> [REQUEST] Search the material for the word "jurors" and report each line where it turns up.

# # #

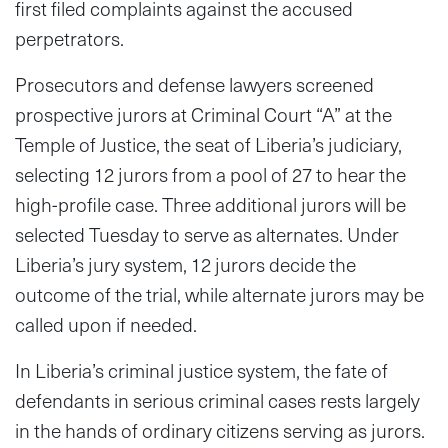
first filed complaints against the accused
perpetrators.
Prosecutors and defense lawyers screened
prospective jurors at Criminal Court “A” at the
Temple of Justice, the seat of Liberia’s judiciary,
selecting 12 jurors from a pool of 27 to hear the
high-profile case. Three additional jurors will be
selected Tuesday to serve as alternates. Under
Liberia’s jury system, 12 jurors decide the
outcome of the trial, while alternate jurors may be
called upon if needed.
In Liberia’s criminal justice system, the fate of
defendants in serious criminal cases rests largely
in the hands of ordinary citizens serving as jurors.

# # #

> [ANSWER SECTION]
prospective jurors at Criminal Court “A” at the
selecting 12 jurors from a pool of 27 to hear the
high-profile case. Three additional jurors will be
Liberia’s jury system, 12 jurors decide the
outcome of the trial, while alternate jurors may be
in the hands of ordinary citizens serving as jurors.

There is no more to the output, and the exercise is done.